§ **AÇÃO REQUERIDA A**: Segundo o texto sobre o ator Ruy de Carvalho, qual era a profissão da mãe dele?
§ **AÇÃO REQUERIDA B**: Continue o texto sobre o ator Ruy de Carvalho a partir da última frase apresentada.

“Só páro quando morrer”, diz o ator Ruy de Carvalho
O ator Ruy de Carvalho, com quase 81 anos de carreira, que comemora 96 anos de idade esta quarta-feira, tem um percurso que congrega teatro, cinema, rádio, televisão, e afirma que vai continuar a trabalhar e só pára “quando morrer”.
“Só quando morrer é que páro, e isso leva um segundo”, diz Ruy de Carvalho. E assegura que só então “a menina vigia” se “irá embora” de si.
E como acredita que “há Além”, garante que é um “homem feliz”, porque “lá em cima” encontrará os que amou, como o pai, a mãe, que era pianista, os dois irmãos já falecidos e também atores, João de Almeida e Maria Cristina, e a mulher Ruth, com quem foi casado de 1955 até à morte desta, em 2008. “Os meus pais, a minha mulher, tudo isso, tudo aquilo que já perdi como homem”.

§ **LISTAGEM DE DADOS**:
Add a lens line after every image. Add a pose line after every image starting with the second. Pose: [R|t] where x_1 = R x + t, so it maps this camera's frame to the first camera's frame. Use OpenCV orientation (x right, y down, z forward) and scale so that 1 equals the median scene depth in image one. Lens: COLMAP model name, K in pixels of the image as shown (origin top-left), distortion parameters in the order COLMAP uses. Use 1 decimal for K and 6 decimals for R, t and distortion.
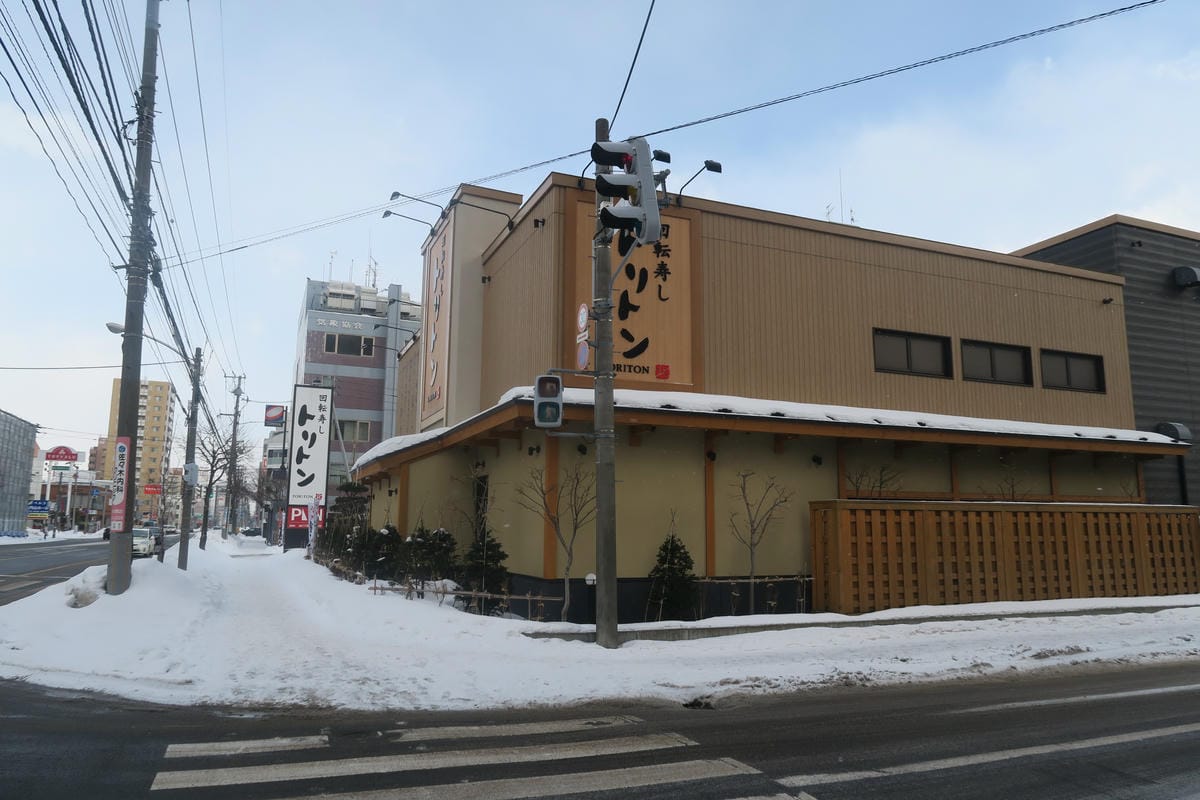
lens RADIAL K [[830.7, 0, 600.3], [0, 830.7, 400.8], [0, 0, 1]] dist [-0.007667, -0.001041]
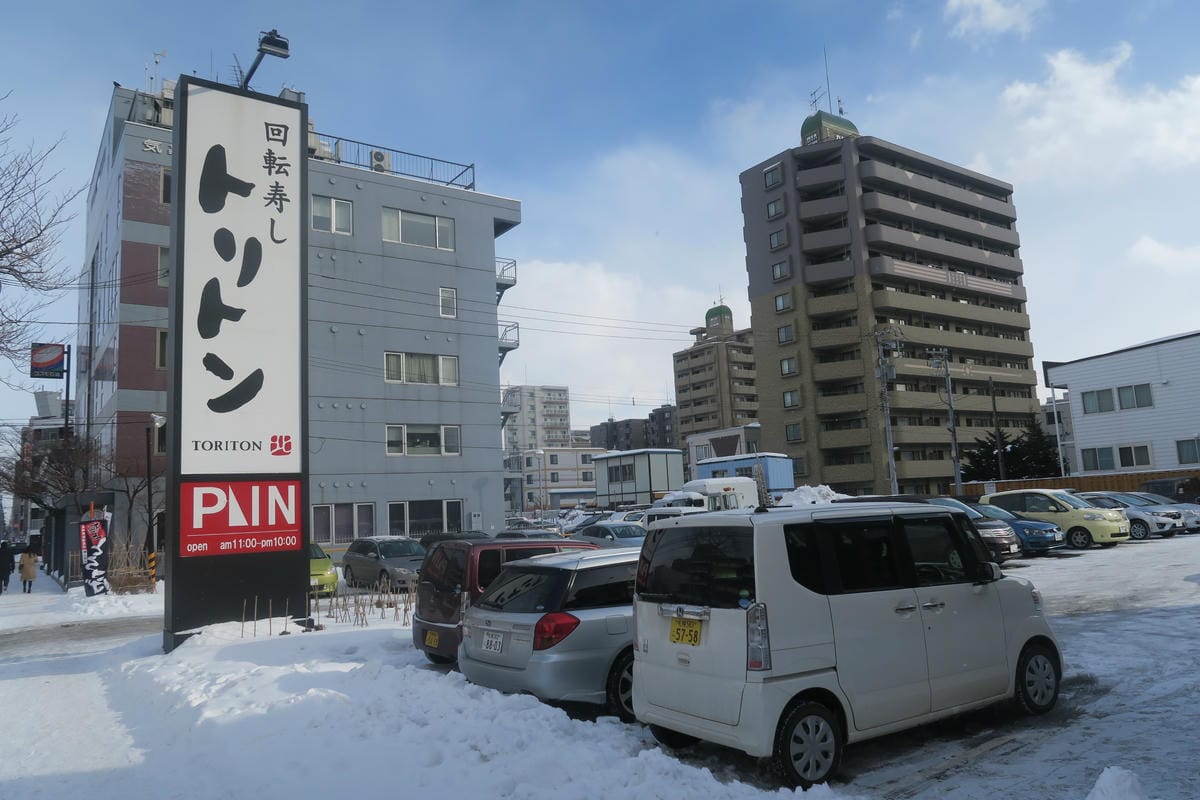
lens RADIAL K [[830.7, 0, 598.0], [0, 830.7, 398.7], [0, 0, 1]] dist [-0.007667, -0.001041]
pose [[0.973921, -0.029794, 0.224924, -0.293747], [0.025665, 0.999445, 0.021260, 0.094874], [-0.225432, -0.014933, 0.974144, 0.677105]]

...

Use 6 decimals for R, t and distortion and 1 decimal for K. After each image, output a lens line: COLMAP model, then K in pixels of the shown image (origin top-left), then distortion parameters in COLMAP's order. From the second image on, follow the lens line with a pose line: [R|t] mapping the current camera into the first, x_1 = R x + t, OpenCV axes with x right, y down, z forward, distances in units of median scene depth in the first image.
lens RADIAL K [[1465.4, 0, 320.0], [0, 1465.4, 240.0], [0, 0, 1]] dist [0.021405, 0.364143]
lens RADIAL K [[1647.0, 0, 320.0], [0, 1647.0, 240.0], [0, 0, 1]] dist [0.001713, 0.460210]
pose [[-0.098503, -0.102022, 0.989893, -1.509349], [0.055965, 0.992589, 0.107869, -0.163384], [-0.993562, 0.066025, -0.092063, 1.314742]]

§ **RESPOSTA À TAREFA A**: Era pianista.

§ **RESPOSTA À TAREFA B**:
“Lá” também irá encontrar “todos os amigos”. Entre estes estarão, decerto, o ator Henrique Canto e Castro (1930-2005), que conheceu quando tinha 17 anos, e a quem chamava irmão. Foi aliás com Canto e Castro, amigo e parceiro de muitas peças e de muitas companhias de teatro, que Ruy de Carvalho viu, pela primeira vez, a mulher com quem viria a casar-se e com quem teria os seus dois filhos.
Foi na década de 1950, próximo de um restaurante junto ao Conservatório Nacional, em Lisboa, que viu pela primeira vez “uma rapariga muito bonita” que o deixou “encantado” de imediato, conta o ator na peça “Ruy, a história devida”.
Mal a viu, disse para o amigo: “Estás a ver aquela rapariga muito bonita? É com ela que quero casar e quero que seja ela a mãe dos meus filhos”, conta a propósito da mulher por quem se apaixonara e sobre quem, depois, viria a saber tratar-se de uma estudante de dança.
“Uma grande mulher e companheira para a vida” que acabou por abdicar da carreiram optando por ficar em casa, sem que o ator alguma vez lho tenha pedido, como recordou à agência Lusa.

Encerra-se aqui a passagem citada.